Dataset excerpts:
:::

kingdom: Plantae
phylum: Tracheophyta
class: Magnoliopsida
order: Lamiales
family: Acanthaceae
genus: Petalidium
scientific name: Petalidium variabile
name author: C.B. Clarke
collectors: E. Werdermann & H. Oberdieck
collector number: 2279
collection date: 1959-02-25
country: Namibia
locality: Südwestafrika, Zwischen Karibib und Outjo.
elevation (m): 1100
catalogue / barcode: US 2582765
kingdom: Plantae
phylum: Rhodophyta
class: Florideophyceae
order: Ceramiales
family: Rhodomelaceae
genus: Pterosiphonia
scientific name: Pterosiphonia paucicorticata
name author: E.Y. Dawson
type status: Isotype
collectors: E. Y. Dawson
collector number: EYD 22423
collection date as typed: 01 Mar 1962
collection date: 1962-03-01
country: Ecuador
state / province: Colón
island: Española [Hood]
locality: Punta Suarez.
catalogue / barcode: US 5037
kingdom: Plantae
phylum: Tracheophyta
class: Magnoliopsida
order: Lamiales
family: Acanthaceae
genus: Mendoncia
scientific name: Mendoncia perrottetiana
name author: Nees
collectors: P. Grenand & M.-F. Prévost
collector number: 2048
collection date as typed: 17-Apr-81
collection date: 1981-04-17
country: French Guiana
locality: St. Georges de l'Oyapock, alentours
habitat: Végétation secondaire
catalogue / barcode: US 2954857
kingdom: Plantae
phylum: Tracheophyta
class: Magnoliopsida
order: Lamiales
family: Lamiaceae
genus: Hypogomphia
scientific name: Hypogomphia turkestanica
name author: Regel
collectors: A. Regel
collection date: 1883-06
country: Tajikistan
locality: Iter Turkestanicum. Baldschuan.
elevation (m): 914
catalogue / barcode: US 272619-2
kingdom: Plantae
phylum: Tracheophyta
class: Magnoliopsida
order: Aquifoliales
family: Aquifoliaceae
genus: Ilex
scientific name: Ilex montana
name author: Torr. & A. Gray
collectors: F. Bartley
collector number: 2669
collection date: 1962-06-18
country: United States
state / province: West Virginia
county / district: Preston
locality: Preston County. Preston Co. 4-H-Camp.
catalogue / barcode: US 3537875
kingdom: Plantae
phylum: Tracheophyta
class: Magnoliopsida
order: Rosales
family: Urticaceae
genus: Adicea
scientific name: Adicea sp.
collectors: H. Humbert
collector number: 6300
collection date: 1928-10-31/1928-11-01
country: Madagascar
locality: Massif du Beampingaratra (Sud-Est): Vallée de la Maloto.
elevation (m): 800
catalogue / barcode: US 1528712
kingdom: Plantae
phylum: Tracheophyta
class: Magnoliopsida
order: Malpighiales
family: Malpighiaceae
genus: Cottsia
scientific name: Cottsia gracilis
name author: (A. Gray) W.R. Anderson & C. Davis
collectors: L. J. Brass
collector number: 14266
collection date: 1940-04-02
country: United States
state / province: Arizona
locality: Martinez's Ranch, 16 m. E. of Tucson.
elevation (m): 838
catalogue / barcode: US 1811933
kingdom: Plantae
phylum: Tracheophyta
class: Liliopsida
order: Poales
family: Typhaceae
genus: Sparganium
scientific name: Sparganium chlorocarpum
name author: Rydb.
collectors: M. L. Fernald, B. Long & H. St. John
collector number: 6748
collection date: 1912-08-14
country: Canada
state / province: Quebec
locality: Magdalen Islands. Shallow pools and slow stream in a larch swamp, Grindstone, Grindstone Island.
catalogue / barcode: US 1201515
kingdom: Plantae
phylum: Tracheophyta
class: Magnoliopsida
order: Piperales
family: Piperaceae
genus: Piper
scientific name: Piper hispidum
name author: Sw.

:::

§ **What the exercise asks**
Reproduce the entire listing above line for line, changing nothing.

§ **Final result**
kingdom: Plantae
phylum: Tracheophyta
class: Magnoliopsida
order: Lamiales
family: Acanthaceae
genus: Petalidium
scientific name: Petalidium variabile
name author: C.B. Clarke
collectors: E. Werdermann & H. Oberdieck
collector number: 2279
collection date: 1959-02-25
country: Namibia
locality: Südwestafrika, Zwischen Karibib und Outjo.
elevation (m): 1100
catalogue / barcode: US 2582765
kingdom: Plantae
phylum: Rhodophyta
class: Florideophyceae
order: Ceramiales
family: Rhodomelaceae
genus: Pterosiphonia
scientific name: Pterosiphonia paucicorticata
name author: E.Y. Dawson
type status: Isotype
collectors: E. Y. Dawson
collector number: EYD 22423
collection date as typed: 01 Mar 1962
collection date: 1962-03-01
country: Ecuador
state / province: Colón
island: Española [Hood]
locality: Punta Suarez.
catalogue / barcode: US 5037
kingdom: Plantae
phylum: Tracheophyta
class: Magnoliopsida
order: Lamiales
family: Acanthaceae
genus: Mendoncia
scientific name: Mendoncia perrottetiana
name author: Nees
collectors: P. Grenand & M.-F. Prévost
collector number: 2048
collection date as typed: 17-Apr-81
collection date: 1981-04-17
country: French Guiana
locality: St. Georges de l'Oyapock, alentours
habitat: Végétation secondaire
catalogue / barcode: US 2954857
kingdom: Plantae
phylum: Tracheophyta
class: Magnoliopsida
order: Lamiales
family: Lamiaceae
genus: Hypogomphia
scientific name: Hypogomphia turkestanica
name author: Regel
collectors: A. Regel
collection date: 1883-06
country: Tajikistan
locality: Iter Turkestanicum. Baldschuan.
elevation (m): 914
catalogue / barcode: US 272619-2
kingdom: Plantae
phylum: Tracheophyta
class: Magnoliopsida
order: Aquifoliales
family: Aquifoliaceae
genus: Ilex
scientific name: Ilex montana
name author: Torr. & A. Gray
collectors: F. Bartley
collector number: 2669
collection date: 1962-06-18
country: United States
state / province: West Virginia
county / district: Preston
locality: Preston County. Preston Co. 4-H-Camp.
catalogue / barcode: US 3537875
kingdom: Plantae
phylum: Tracheophyta
class: Magnoliopsida
order: Rosales
family: Urticaceae
genus: Adicea
scientific name: Adicea sp.
collectors: H. Humbert
collector number: 6300
collection date: 1928-10-31/1928-11-01
country: Madagascar
locality: Massif du Beampingaratra (Sud-Est): Vallée de la Maloto.
elevation (m): 800
catalogue / barcode: US 1528712
kingdom: Plantae
phylum: Tracheophyta
class: Magnoliopsida
order: Malpighiales
family: Malpighiaceae
genus: Cottsia
scientific name: Cottsia gracilis
name author: (A. Gray) W.R. Anderson & C. Davis
collectors: L. J. Brass
collector number: 14266
collection date: 1940-04-02
country: United States
state / province: Arizona
locality: Martinez's Ranch, 16 m. E. of Tucson.
elevation (m): 838
catalogue / barcode: US 1811933
kingdom: Plantae
phylum: Tracheophyta
class: Liliopsida
order: Poales
family: Typhaceae
genus: Sparganium
scientific name: Sparganium chlorocarpum
name author: Rydb.
collectors: M. L. Fernald, B. Long & H. St. John
collector number: 6748
collection date: 1912-08-14
country: Canada
state / province: Quebec
locality: Magdalen Islands. Shallow pools and slow stream in a larch swamp, Grindstone, Grindstone Island.
catalogue / barcode: US 1201515
kingdom: Plantae
phylum: Tracheophyta
class: Magnoliopsida
order: Piperales
family: Piperaceae
genus: Piper
scientific name: Piper hispidum
name author: Sw.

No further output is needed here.